Page:Revue des Deux Mondes - 1869 - tome 82.djvu/766

La bibliothèque libre.
Le texte de cette page a été corrigé et est conforme au fac-similé.
760
REVUE DES DEUX MONDES.

ment tout ce qu’il a de ressources d’esprit, d’équité conciliante, de prudente hardiesse, dans la réalisation d’une telle réforme. M. Gladstone a voulu trancher une grande question sans blesser trop vivement des intérêts puissans, sans soulever toutes les susceptibilités religieuses. Le bill qu’il a présenté à la chambre des communes dès l’ouverture de la session était un modèle d’acte révolutionnaire accompli sans violence, avec un sentiment pratique des choses. Ce n’était pas moins une révolution véritable, qui devait rencontrer une résistance énergique au foyer même de tous les instincts conservateurs, de toutes les forces traditionnelles, dans la chambre des lords. Si les lords avaient suivi leur inspiration, ils auraient indubitablement repoussé du premier coup cet acte audacieux, scandale de l’anglicanisme pur. L’opinion s’était prononcée d’une façon si tranchante, si impérieuse, qu’ils n’ont pas voulu accepter l’apparence d’une lutte directe contre le pays.
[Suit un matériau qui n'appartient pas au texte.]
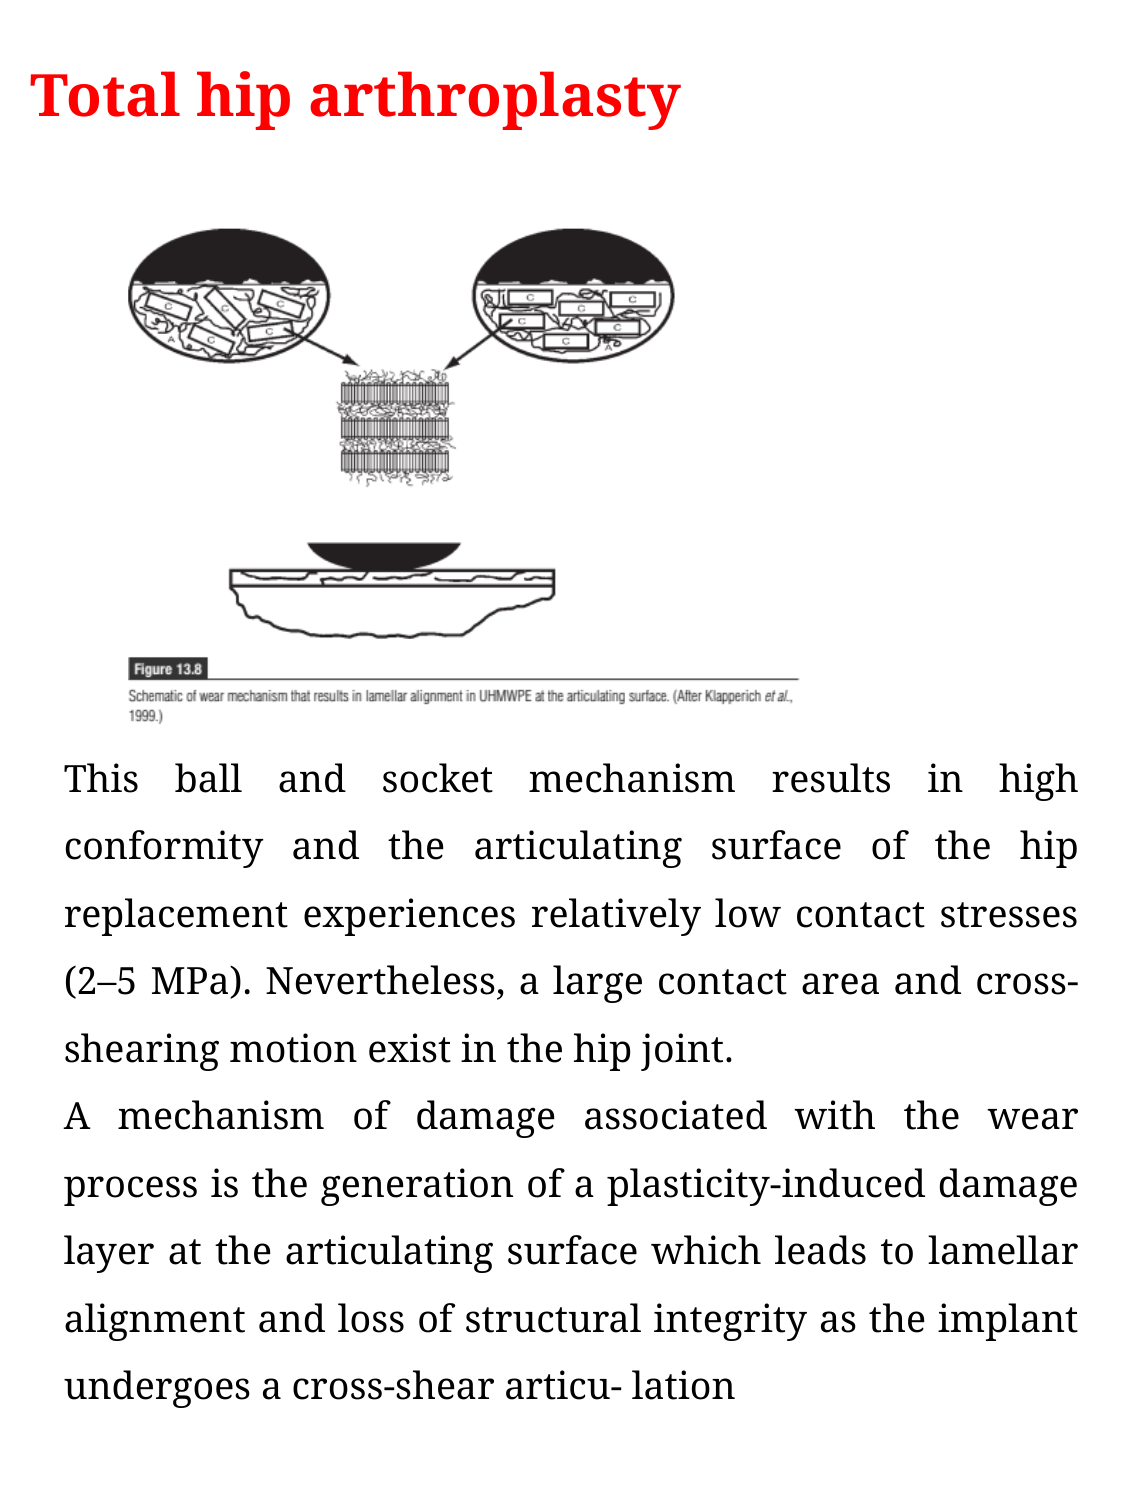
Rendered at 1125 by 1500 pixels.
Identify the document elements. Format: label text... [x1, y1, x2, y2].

text_box This ball and socket mechanism results in high conformity and the articulating surface of the hip replacement experiences relatively low contact stresses (2–5 MPa). Nevertheless, a large contact area and cross-shearing motion exist in the hip joint. A mechanism of damage associated with the wear process is the generation of a plasticity-induced damage layer at the articulating surface which leads to lamellar alignment and loss of structural integrity as the implant undergoes a cross-shear articu- lation [48, 724, 1095, 1415]
picture [22, 202, 832, 725]
text_box Total hip arthroplasty [15, 50, 712, 135]
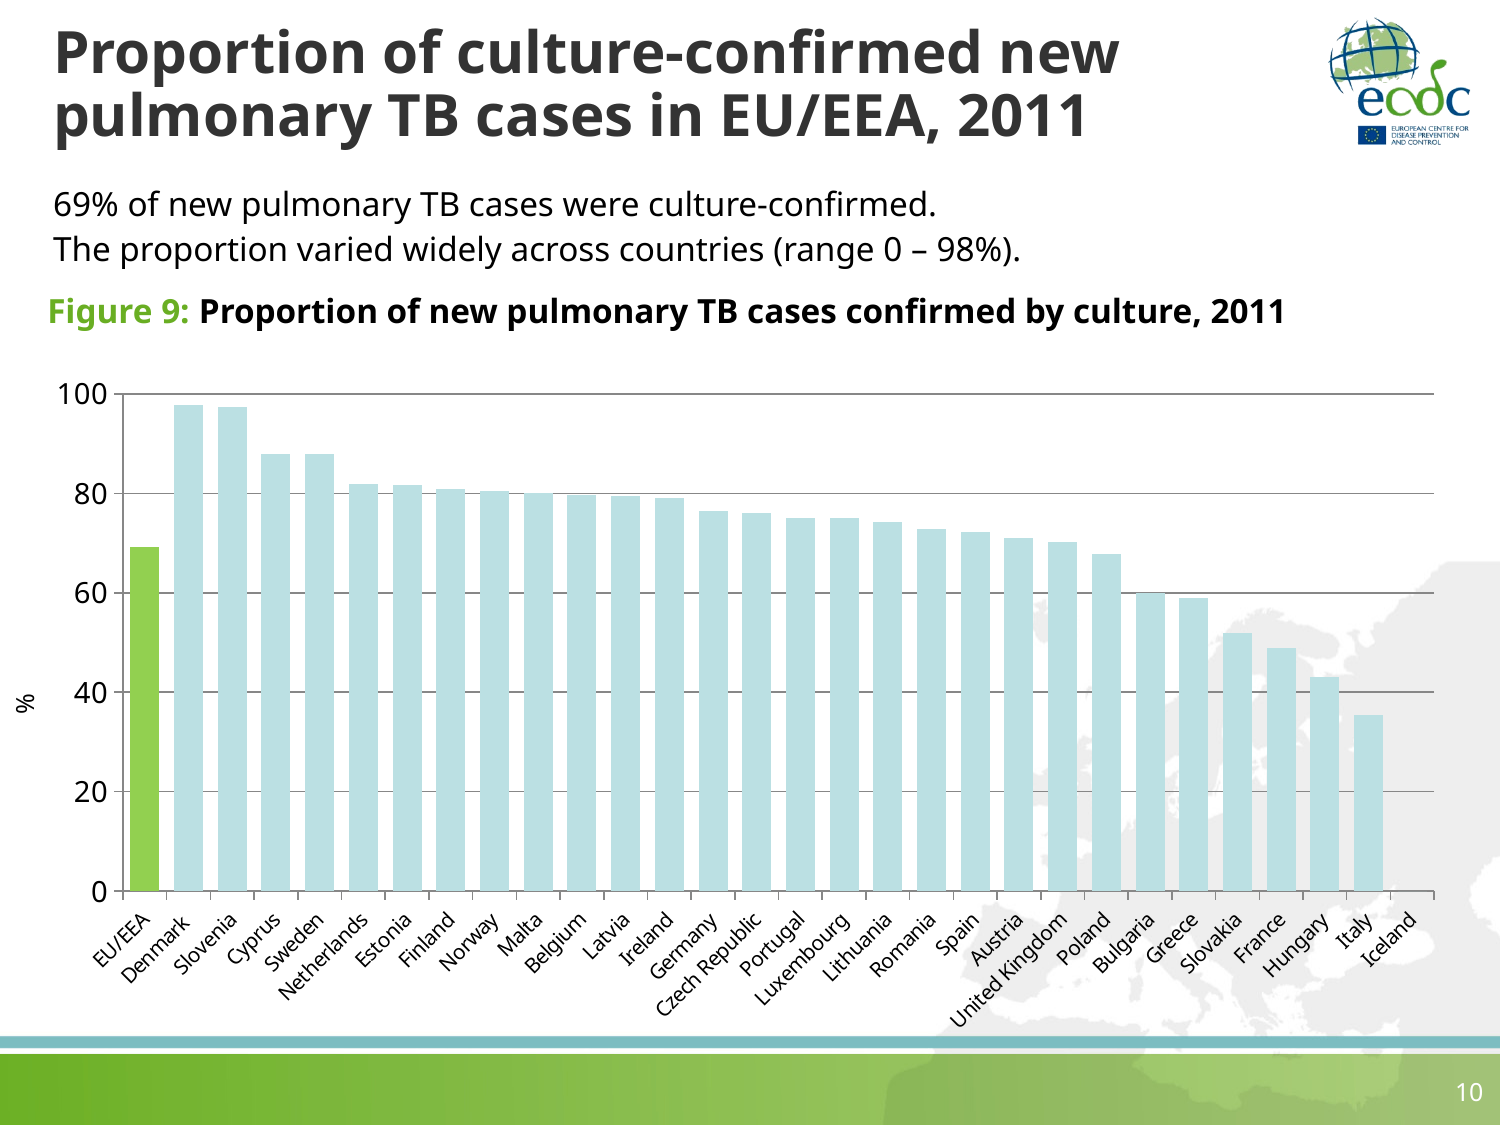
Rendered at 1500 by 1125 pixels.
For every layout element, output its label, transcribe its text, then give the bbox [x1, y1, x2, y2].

picture [1328, 17, 1473, 148]
slide_number 10 [1407, 1076, 1484, 1124]
chart [0, 294, 1466, 1077]
title Proportion of culture-confirmed new pulmonary TB cases in EU/EEA, 2011 [52, 23, 1329, 159]
picture [0, 510, 1500, 1125]
list 69% of new pulmonary TB cases were culture-confirmed. The proportion varied widely across countries (range 0 – 98%). [52, 187, 1453, 293]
Ils ont ouvert la porte à ce bill qui leur venait tout triomphant de la chambre des communes, ils ont craint de l'éconduire brutalement par un vote sommaire comme ils en auraient eu l’envie ; mais ils l’ont amendé, ils lui ont fait subir toute sorte de transformations, ils ont effacé le préambule, qui résumait l’esprit de la mesure, ils ont changé la date de la mise à exécution, ils ont modifié toutes les conditions économiques, et, pour ne pas livrer l’église anglicane d’Irlande, ils auraient consenti plutôt à faire une part des avantages temporels aux autres cultes, à l’église catholique elle-même. C’était, à vrai dire, altérer complètement l’essence de la réforme.

Qu’est-il arrivé de ce bill ainsi amendé et remanié au point de n’être plus qu’une œuvre informe désavouée d’avance par l’opinion libérale ? Au premier instant, on a laissé passer tranquillement la mauvaise humeur et l’éloquence des lords spirituels ou temporels, on a laissé la vieille chambre user de toutes ses armes constitutionnelles ; puis, lorsque la loi est revenue à la chambre des communes, il est arrivé ce qui était bien facile à prévoir : les principaux amendemens votés par la chambre des pairs ont été écartés, le bill a été à peu près rétabli dans son intégrité primitive. Ici la question s’aggravait naturellement. Si les communes maintenaient leur vote, et si à leur tour les lords persistaient encore une fois dans les amendemens qu’ils avaient adoptés, c’était un vrai conflit entre les deux chambres. Le gouvernement, appuyé par les communes, avait sans doute l’opinion pour lui, les lords n’étaient pas moins dans leur droit. Il fallait ou ajourner le bill à une autre session, ou changer la majorité dans la chambre haute par quelque coup d’autorité, ou en appeler au pays par des élections nouvelles. De toute façon, la situation devenait critique. M. Bright ne ménageait plus déjà les gros mots, et M. Gladstone lui-même, dans un mouvement d’ironie, s’était laissé aller à comparer les lords à des aéronautes qui faisaient des voyages éthérés sans daigner s’occuper de ce qui se passait sur la terre.